A Captain has Spoken



Hunter became the hunted like bush-meat

By: Callistus Davy

Feb.20 (Mirror Sports) - Forget the load of television pundits, leave aside the side-stepping rhetoric of coaches and the bunkum played out by captains and then bring in the unsung captain of the headsturning Zimbabwe cricket team that asked for nothing but gave something none may have asked for that has taken the sport to more people and places at the ongoing T20 World Cup. 

Sikandar Raza, the Pakistan-born, Scotlandeducated software engineer who is now a wholehearted Zimbabwean to the last letter and bone, exposed the punditry of present day electronic experts and coaches who continuously pour out the same old phrases into the mouths of gullible followers. 

While all captains, or most of them, prefer to cling on to the old book unmindful of living in a fast changing world where traditional cricket is becoming a dying act overtaken by T20 cricket, Raza made some striking remarks after beating the locally-adored Sri Lanka team under a grey evening sky. 

“If we are playing good cricket, then why does the toss have to play in our mindset”, said Raza when asked if he was comfortable batting second after Sri Lanka won the toss. 

Raza is no stranger to Sri Lanka cricket followers who until now saw him as a middle order batter fit only for the Zimbabwe team and a part-time bowler when the chips were down. The experts saw his team as merely making up the numbers in the 20-nation championship shoved into a five-team Group that was supposed to provide the punching bags for teams like Australia and Sri Lanka who according to the experts had already booked their places in the Super Eight final round even before the tournament could begin. 

But instead the hunter became the hunted as Australia and Sri Lanka were mere bush-meat to the Africans “I don’t think anybody gave us a chance to be where we are (in the Super Eight),” said Raza.
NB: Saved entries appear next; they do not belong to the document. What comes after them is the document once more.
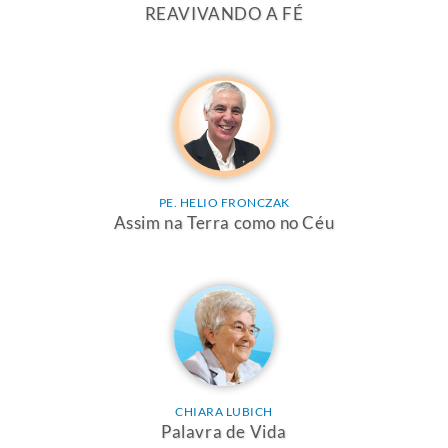
REAVIVANDO A FÉ
PE. HELIO FRONCZAK
Assim na Terra como no Céu
CHIARA LUBICH
Palavra de Vida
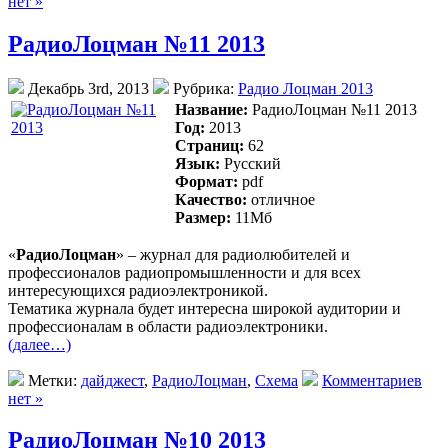
нет »
РадиоЛоцман №11 2013
Декабрь 3rd, 2013
Рубрика:
Радио Лоцман 2013
Название:
РадиоЛоцман №11 2013
Год:
2013
Страниц:
62
Язык:
Русский
Формат:
pdf
Качество:
отличное
Размер:
11Mб
«
РадиоЛоцман
» – журнал для радиолюбителей и
профессионалов радиопромышленности и для всех
интересующихся радиоэлектроникой.
Тематика журнала будет интересна широкой аудитории и
профессионалам в области радиоэлектроники.
(далее…)
Метки:
дайджест
,
РадиоЛоцман
,
Схема
Комментариев
нет »
РадиоЛоцман №10 2013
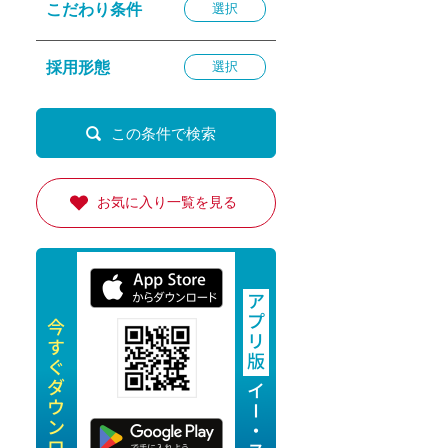
こだわり条件
選択
退勤
休
採用形態
選択
の転職応援
K
お気に入り一覧を見る
★採用
★採用
4月★採用
★採用
急募採用
公開求人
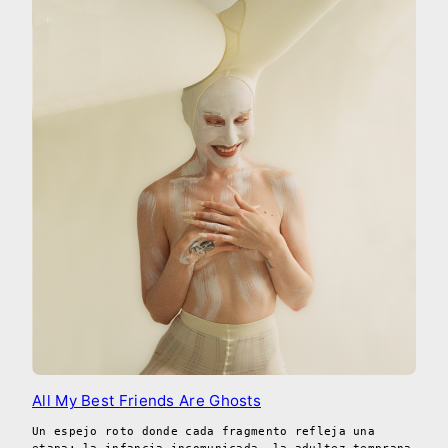
All My Best Friends Are Ghosts
Un espejo roto donde cada fragmento refleja una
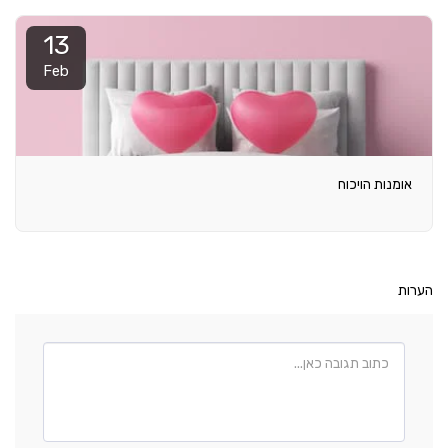
13
Feb
אומנות הויכוח
הערות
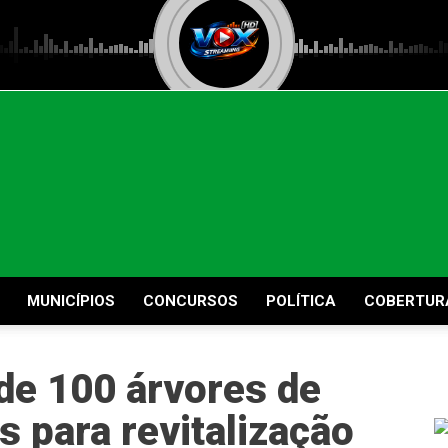
MUNICÍPIOS
CONCURSOS
POLÍTICA
COBERTUR
 de 100 árvores de
s para revitalização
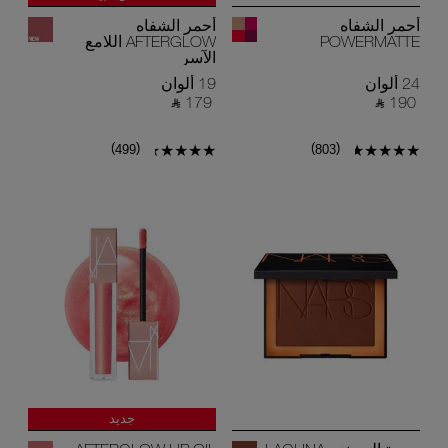
درجات جديدة
أحمر الشفاه
أحمر الشفاه
POWERMATTE
AFTERGLOW اللامع
الآسر
24 ألوان
19 ألوان
‎ ⃁ 179 ‎
‎ ⃁ 190 ‎
)
(
)
(
499
803
جديد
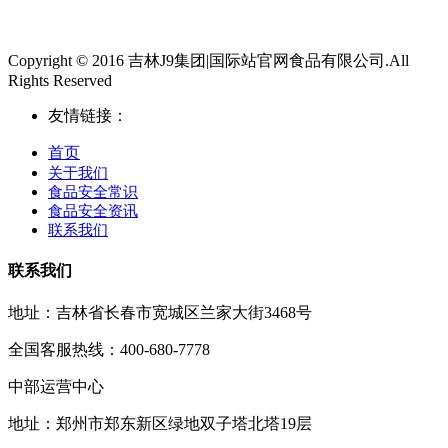
Copyright © 2016 吉林J9集团|国际站官网食品有限公司.All
Rights Reserved
友情链接：
首页
关于我们
食品安全常识
食品安全资讯
联系我们
联系我们
地址：吉林省长春市宽城区兰家大街3468号
全国客服热线：400-680-7778
中部运营中心
地址：郑州市郑东新区绿地双子塔北塔19层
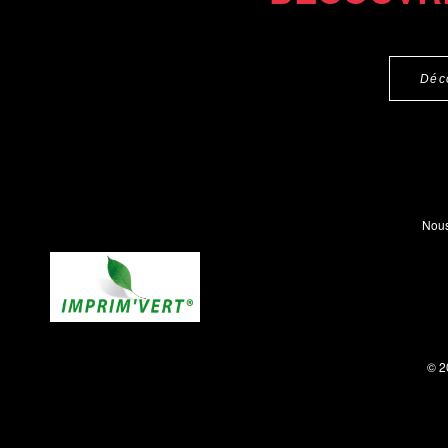
Déc
Nous
© 2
He will go down in history as Zimbabwe’s most charismatic captain and cricketer who used inspiring words in the team’s dressing room to motive his players as he led from the front. 

“The way they (Sri Lanka) started they are 10 runs short and we should be able to win this”, Raza told his batters after his bowlers restricted the home team to 178. Raza leads not only a Zimbabwe team that has transformed itself from being the Davids among the Goliaths, but a country and a people who lost many a cricketer over domestic politics and faced the wrath of the International Cricket Council that banned them from international cricket. 

Zimbabwe is now a nation that has moved on setting the latest trends and encouraging all other upand-coming fringe teams that no longer can any one country possess players who are invincible. Come the Super Round and there’ll be no guarantee that the West Indies, India and South Africa will be able to have a walk in the park against Zimbabwe and a leader like Raza whose boyhood dream was to become an Air Force pilot growing up in Pakistan.

He found his feet playing club cricket in Scotland as a university student before flying the Zimbabwe flag at his first international match in 2013, ten years after his family migrated to the African nation. “Everybody loves an underdog story”, Raza said after outsmarting Sri Lanka to end as Group champions on Thursday. 

He has taken his team to new heights, and Zimbabwe will be one of the teams to be watched in the remainder of the World Cup matches. They may win, they may lose. But Zimbabwe is now no pushover and Raza at 39 has earned his stripes not in the skies or in corporate boardrooms, but out in the middle.